Essa é apenas uma das muitas histórias sobre Di Cavalcanti, retratadas no livro “Di Cavalcanti: Modernista Popular”, escrito pelo pesquisador Marcelo Bortoloti. O autor já havia se dedicado anteriormente à biografia de outro grande pintor brasileiro em “Guignard: O Anjo Mutilado”, lançado em 2021.
Nesta nova obra, Bortoloti traça um perfil do artista que ajudou a construir uma imagem icônica do Brasil, retratando camadas da sociedade que antes eram marginalizadas. Di Cavalcanti retratou com maestria o cotidiano da gente humilde do país: pescadores, mulheres negras, prostitutas e a vida nos subúrbios. Sua própria origem o tornava íntimo dessa realidade. Além disso, ele foi o primeiro dos modernistas a levantar a bandeira da luta social e se filiar ao Partido Comunista.
Para Bortoloti, a conexão imediata que as obras de Di Cavalcanti estabelecem com o público tem raízes na vida familiar do pintor. Ele era sobrinho de José do Patrocínio, um dos grandes nomes do movimento abolicionista no Brasil. A escolha dos temas e a valorização da identidade nacional foram influências da escola francesa que Di Cavalcanti seguia e admirava. No entanto, em termos de estilo, ele era um defensor ferrenho da arte figurativa, não apenas por questões estéticas, mas também por ideologia. A partir da década de 1950, o mercado norte-americano passou a valorizar o expressionismo abstrato, representado por artistas como Jackson Pollock e Jasper Johns. As obras desses artistas alcançaram valores exorbitantes e passaram a custar milhões de dólares. No entanto, Di Cavalcanti se opunha a essa tendência e se aliava aos muralistas mexicanos, como Diego Rivera e David Alfaro Siqueiros. Ele defendia a ideia de que a arte deveria estar nas ruas e ser acessível a todos.

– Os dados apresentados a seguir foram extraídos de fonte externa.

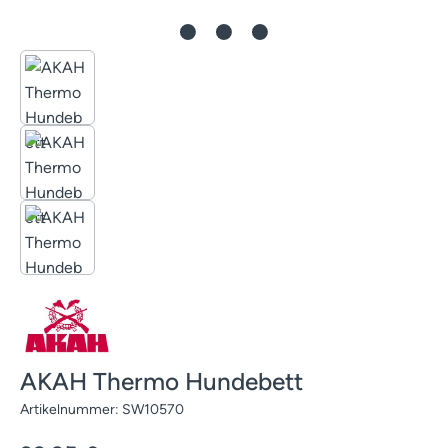
AKAH Thermo Hundebett
Artikelnummer:
SW10570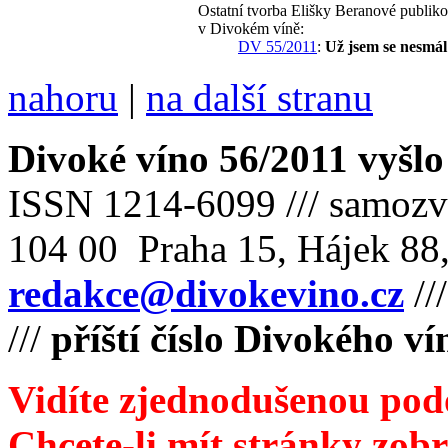
Ostatní tvorba Elišky Beranové publik
v Divokém víně:
DV 55/2011
:
Už jsem se nesmál
nahoru
|
na další stranu
Divoké víno 56/2011 vyšlo
ISSN 1214-6099 /// samozv
104 00 Praha 15, Hájek 88,
redakce@divokevino.cz
//
///
příští číslo Divokého v
Vidíte zjednodušenou pod
Chcete-li mít stránky zobr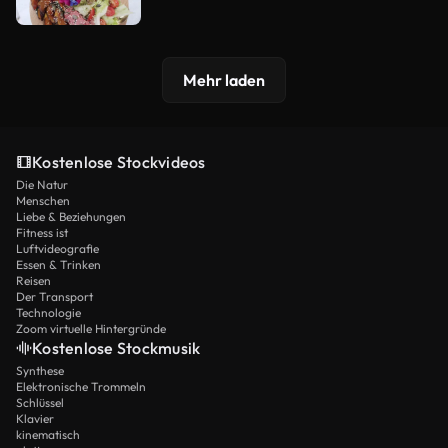
Mehr laden
Kostenlose Stockvideos
Die Natur
Menschen
Liebe & Beziehungen
Fitness ist
Luftvideografie
Essen & Trinken
Reisen
Der Transport
Technologie
Zoom virtuelle Hintergründe
Kostenlose Stockmusik
Synthese
Elektronische Trommeln
Schlüssel
Klavier
kinematisch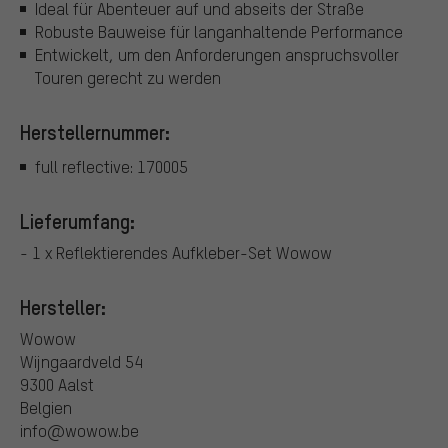
Ideal für Abenteuer auf und abseits der Straße
Robuste Bauweise für langanhaltende Performance
Entwickelt, um den Anforderungen anspruchsvoller
Touren gerecht zu werden
Herstellernummer:
full reflective: 170005
Lieferumfang:
- 1 x Reflektierendes Aufkleber-Set Wowow
Hersteller:
Wowow
Wijngaardveld 54
9300 Aalst
Belgien
info@wowow.be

Atualmente, uma exposição em São Paulo celebra os 125 anos de Di Cavalcanti. Entre as obras expostas está “O Destino de Carnaval”, que havia sido vendida pelo próprio pintor para um colecionador francês em 1930 e cujo paradeiro era desconhecido até então. A exposição também conta com a famosa série de desenhos “Fantoches da Meia-Noite”, exibida na Semana de Arte Moderna de 1922, e outras obras icônicas do artista. A mostra, que tem curadoria de Denise Mattar, estará em cartaz até o final de 2023 no Farol Santander.
Di Cavalcanti deixou um legado artístico marcante, retratando a alma do Brasil em suas telas. Sua arte continua a inspirar e encantar o público até os dias de hoje.